This is why I hate it when people think there are N possible cases, and in a cascading if/else construct they only check for N-1 conditions and assume the remaining all fall within the Nth case. Thing is application logic in the real world is often fuzzy, it is entirely possible to overlook certain possibilities (which may or may not arise from bugs elsewhere); and even if you have considered all cases at present, future changes to other parts of the code may inadvertently introduce new possibilities.
Personally, I always check for all N conditions, and raise an exception when "the impossible" happens; this way, the application would fail noisily instead of silently doing something unintended. However, sometimes other people would "optimize" away my last condition, which is very frustrating.
Edit: Checking for all N cases helps with readability too. Otherwise one has to figure out what exactly is the remaining case by exclusion, which is sometimes not at all obvious.

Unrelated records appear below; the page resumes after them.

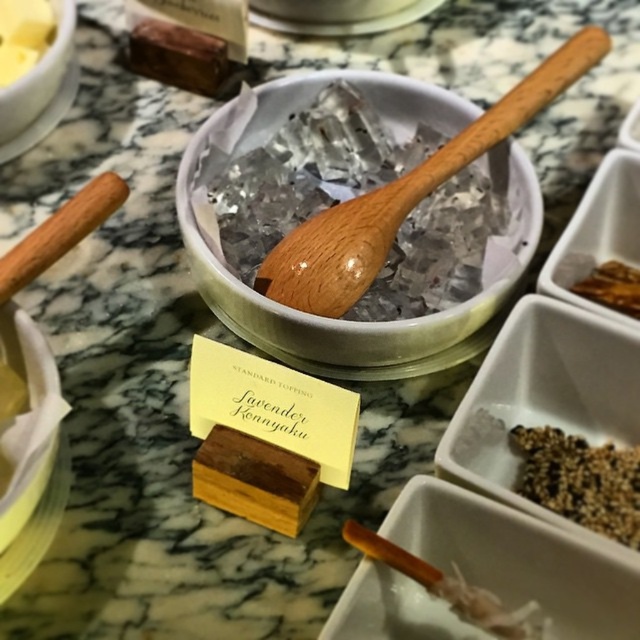
Question: Which of the following is the closest to the observer?

Choices:
 (A) yellow butter at upper left
 (B) wooden spoon at center
 (C) brown crispy snack at upper right

Answer: (B)

Question: Can you confirm if yellow butter at upper left is positioned to the left of brown crispy snack at upper right?

Choices:
 (A) no
 (B) yes

Answer: (B)

Question: Which object appears farthest from the camera in this image?

Choices:
 (A) wooden spoon at center
 (B) white ceramic bowl at upper left
 (C) yellow butter at upper left

Answer: (C)

Question: Which point is farther to the camera?

Choices:
 (A) yellow butter at upper left
 (B) brown textured grain at lower right
 (C) brown crispy snack at upper right
 (D) white ceramic bowl at upper left

Answer: (A)

Question: Does white ceramic bowl at upper left have a smaller size compared to brown crispy snack at upper right?

Choices:
 (A) no
 (B) yes

Answer: (A)

Question: Does brown textured grain at lower right have a greater width compared to yellow butter at upper left?

Choices:
 (A) yes
 (B) no

Answer: (A)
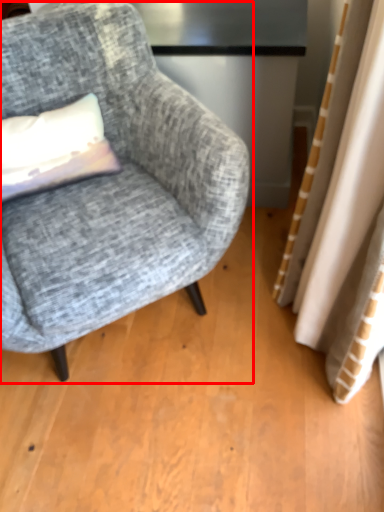
Question: In this image, where is chair (annotated by the red box) located relative to pillow?

Choices:
 (A) left
 (B) right

Answer: (B)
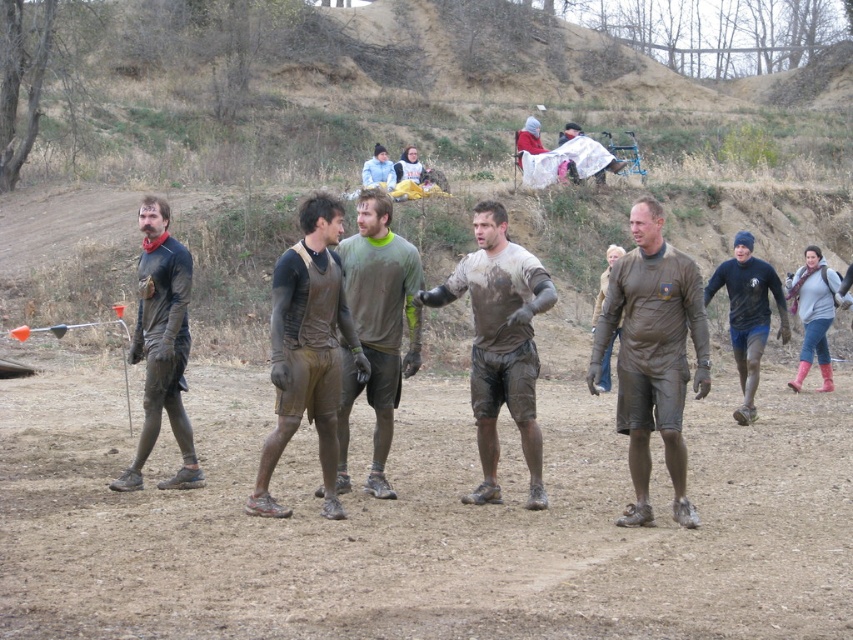
You are a photographer at the mud run event. You need to take a photo that includes both the matte black outfit at left and the dark blue jersey at right. Based on their positions, which one should you focus on first to ensure both are in frame?

The matte black outfit at left is positioned on the left side of dark blue jersey at right, so you should focus on the matte black outfit at left first to ensure both are in frame.

You are a participant in the mud run event and you want to find the matte black outfit at left. Where should you look?

The matte black outfit at left is located at point 0.541 on the x axis and 0.190 on the y axis.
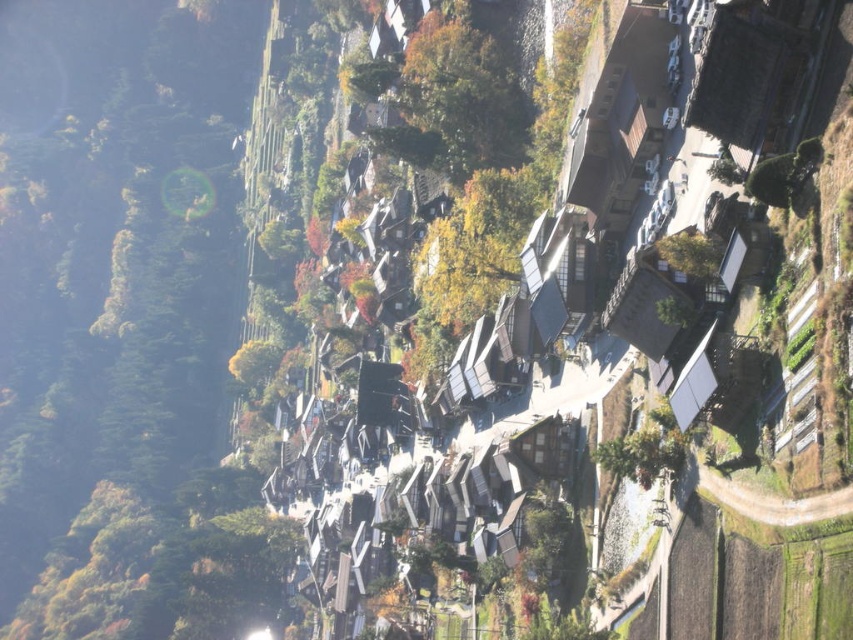
You are an artist planning to paint the village scene. You notice the green matte tree at upper center and the green leafy tree at upper right. Which tree should you paint first if you want to follow the standard painting technique of starting with the background elements first?

The green matte tree at upper center should be painted first because it is positioned above the green leafy tree at upper right, making it part of the background layer in the scene.

You are standing at the entrance of the village and notice a green matte tree at upper center. Based on its coordinates, can you determine if it is positioned closer to the top or bottom of the image?

The green matte tree at upper center is located at point coordinates where the y value is 0.542. Since the coordinate system likely places 0 at the bottom and 1 at the top, a y value of 0.542 places it closer to the top of the image.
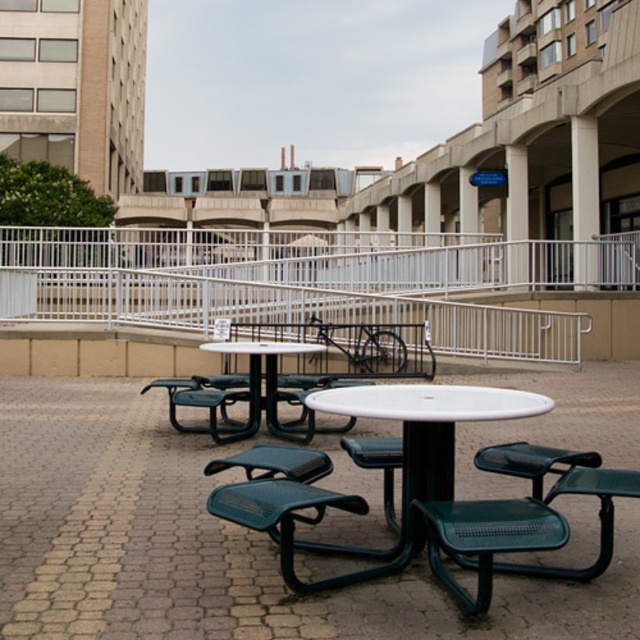
Is point (4, 280) in front of point (522, 170)?

Yes, point (4, 280) is in front of point (522, 170).

Which is more to the right, white metal rail at upper center or white concrete pillar at center?

white concrete pillar at center

Locate an element on the screen. This screenshot has height=640, width=640. white metal rail at upper center is located at coordinates [x=317, y=282].

Does white plastic table at center have a greater height compared to green plastic table at center?

No, white plastic table at center is not taller than green plastic table at center.

Describe the element at coordinates (429, 403) in the screenshot. Image resolution: width=640 pixels, height=640 pixels. I see `white plastic table at center` at that location.

You are a GUI agent. You are given a task and a screenshot of the screen. Output one action in this format:
    pyautogui.click(x=<x>, y=<y>)
    Task: Click on the white plastic table at center
    
    Given the screenshot: What is the action you would take?
    [429, 403]

Locate an element on the screen. The image size is (640, 640). white plastic table at center is located at coordinates (429, 403).

Does white concrete pillar at upper center have a lesser height compared to green plastic chair at center?

Incorrect, white concrete pillar at upper center's height does not fall short of green plastic chair at center's.

Does point (589, 129) lie in front of point (220, 378)?

No, (589, 129) is behind (220, 378).

Is point (572, 116) closer to camera compared to point (172, 401)?

No, it is not.

Identify the location of white concrete pillar at upper center. The image size is (640, 640). (584, 198).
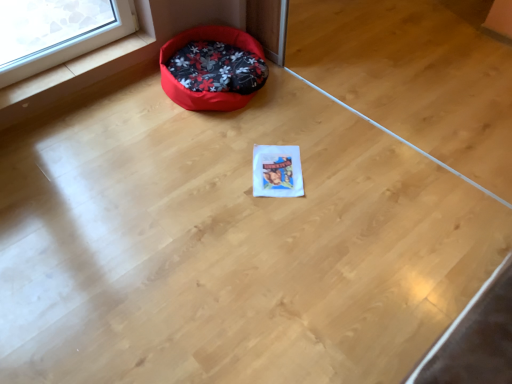
The image size is (512, 384). What do you see at coordinates (205, 91) in the screenshot?
I see `floral fabric dog bed at upper left` at bounding box center [205, 91].

Measure the distance between floral fabric dog bed at upper left and camera.

A distance of 6.57 feet exists between floral fabric dog bed at upper left and camera.

Find the location of a particular element. floral fabric dog bed at upper left is located at coordinates (205, 91).

Find the location of a particular element. floral fabric dog bed at upper left is located at coordinates (205, 91).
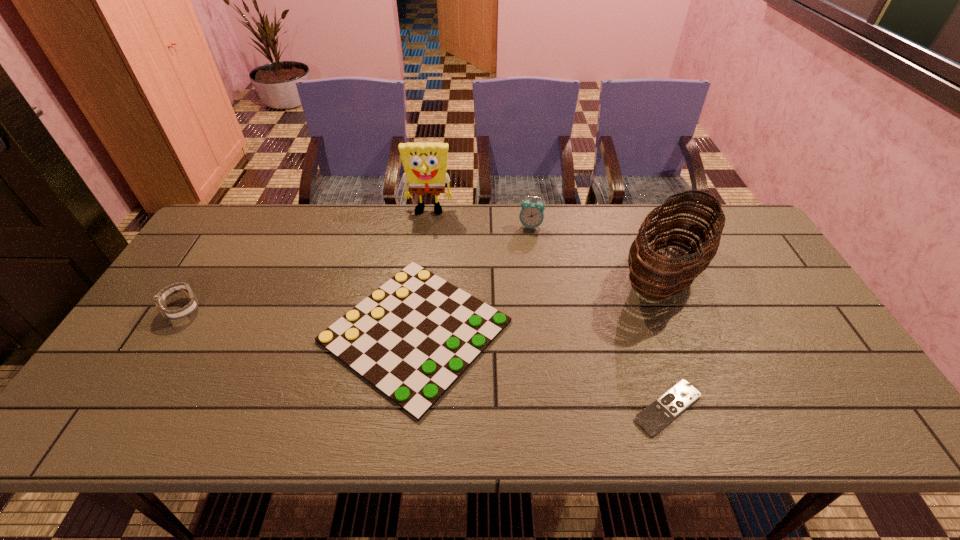
Where is `vacant area between the farthest object and the alarm clock`? vacant area between the farthest object and the alarm clock is located at coordinates (480, 219).

Locate an element on the screen. Image resolution: width=960 pixels, height=540 pixels. vacant region between the basket and the remote control is located at coordinates (666, 341).

The height and width of the screenshot is (540, 960). I want to click on blank region between the alarm clock and the tallest object, so click(480, 219).

The width and height of the screenshot is (960, 540). What are the coordinates of `free space that is in between the fifth shortest object and the remote control` in the screenshot? It's located at (666, 341).

Select which object appears as the second closest to the shortest object. Please provide its 2D coordinates. Your answer should be formatted as a tuple, i.e. [(x, y)], where the tuple contains the x and y coordinates of a point satisfying the conditions above.

[(412, 338)]

Locate an element on the screen. the fifth closest object to the third object from right to left is located at coordinates pos(160,299).

The width and height of the screenshot is (960, 540). I want to click on blank area in the image that satisfies the following two spatial constraints: 1. on the face of the shortest object; 2. on the left side of the third object from right to left, so click(554, 408).

Locate an element on the screen. This screenshot has height=540, width=960. vacant area in the image that satisfies the following two spatial constraints: 1. on the back side of the second shortest object; 2. on the right side of the basket is located at coordinates (422, 274).

Where is `vacant area that satisfies the following two spatial constraints: 1. on the face of the shortest object; 2. on the left side of the tallest object`? The height and width of the screenshot is (540, 960). vacant area that satisfies the following two spatial constraints: 1. on the face of the shortest object; 2. on the left side of the tallest object is located at coordinates (x=402, y=408).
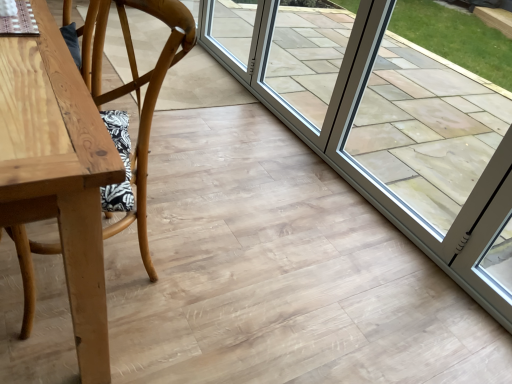
Locate an element on the screen. vacant space underneath clear glass door at center (from a real-world perspective) is located at coordinates (278, 109).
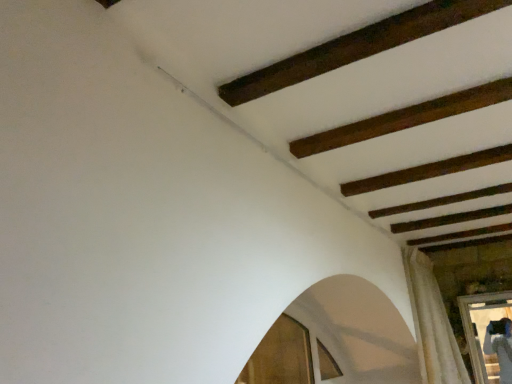
Image resolution: width=512 pixels, height=384 pixels. I want to click on white textured curtain at lower right, so click(x=432, y=323).

From the picture: Measure the distance between point (x=434, y=380) and camera.

The distance of point (x=434, y=380) from camera is 8.53 feet.

The width and height of the screenshot is (512, 384). Describe the element at coordinates (432, 323) in the screenshot. I see `white textured curtain at lower right` at that location.

What is the approximate height of wooden frame at lower right?

The height of wooden frame at lower right is 24.51 inches.

This screenshot has width=512, height=384. Describe the element at coordinates (488, 335) in the screenshot. I see `wooden frame at lower right` at that location.

The width and height of the screenshot is (512, 384). Identify the location of wooden frame at lower right. (488, 335).

Find the location of a particular element. This screenshot has width=512, height=384. white textured curtain at lower right is located at coordinates (432, 323).

Is wooden frame at lower right at the left side of white textured curtain at lower right?

No, wooden frame at lower right is not to the left of white textured curtain at lower right.

Consider the image. Relative to white textured curtain at lower right, is wooden frame at lower right in front or behind?

Clearly, wooden frame at lower right is behind white textured curtain at lower right.

Which is behind, point (475, 307) or point (459, 366)?

The point (475, 307) is behind.

From the image's perspective, between wooden frame at lower right and white textured curtain at lower right, which one is located above?

white textured curtain at lower right, from the image's perspective.

From a real-world perspective, who is located higher, wooden frame at lower right or white textured curtain at lower right?

From a 3D spatial view, white textured curtain at lower right is above.

Considering the sizes of wooden frame at lower right and white textured curtain at lower right in the image, is wooden frame at lower right wider or thinner than white textured curtain at lower right?

In the image, wooden frame at lower right appears to be more narrow than white textured curtain at lower right.

Based on the photo, which of these two, wooden frame at lower right or white textured curtain at lower right, stands taller?

white textured curtain at lower right is taller.

Does wooden frame at lower right have a larger size compared to white textured curtain at lower right?

No.

Is white textured curtain at lower right surrounded by wooden frame at lower right?

Definitely not — white textured curtain at lower right is not inside wooden frame at lower right.

Is wooden frame at lower right far from white textured curtain at lower right?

A common reason people don't do it the way you're suggesting is dogma about code coverage.
If the code has branches for each possible case, and then an "else" to cover anything else (which raises an exception indicating something impossible has happened), there is often no good way to write a test that covers the "else" logic, since the coder doesn't believe there's a way to end up going there. Or if there is a way to force it to happen, it involves jumping through hoops that are too much effort.
* Languages with pattern-matching will either crash at compile-time if the set of clauses is non-exhaustive, or at run time if a case is missing. That is, if you don't have a catch-all clause.
Cool language feature! I’ve done this in other languages using a code style policy where all “naked” else statements and ‘default’ inside a switch statement must throw an uncaught exception or otherwise deliberately crash.
Typescript has the `never` type, which is meant for values that are never used. You can combine that with other stuff to get something _like_ `unreachable!` but it's a bit hard to get working right to be honest.
In general I’d say testing the method in a controller is a smell,and in this particular case I’d suggest GET and POST should never have been handled by the same function. If GET did nothing but render the view sending a HEAD would be harmless.
While you're not wrong, if I explicitly tell the framework to only accept GET and POST, I consider it a bug if any other method "gets through", particularly since the docs don't say that can happen.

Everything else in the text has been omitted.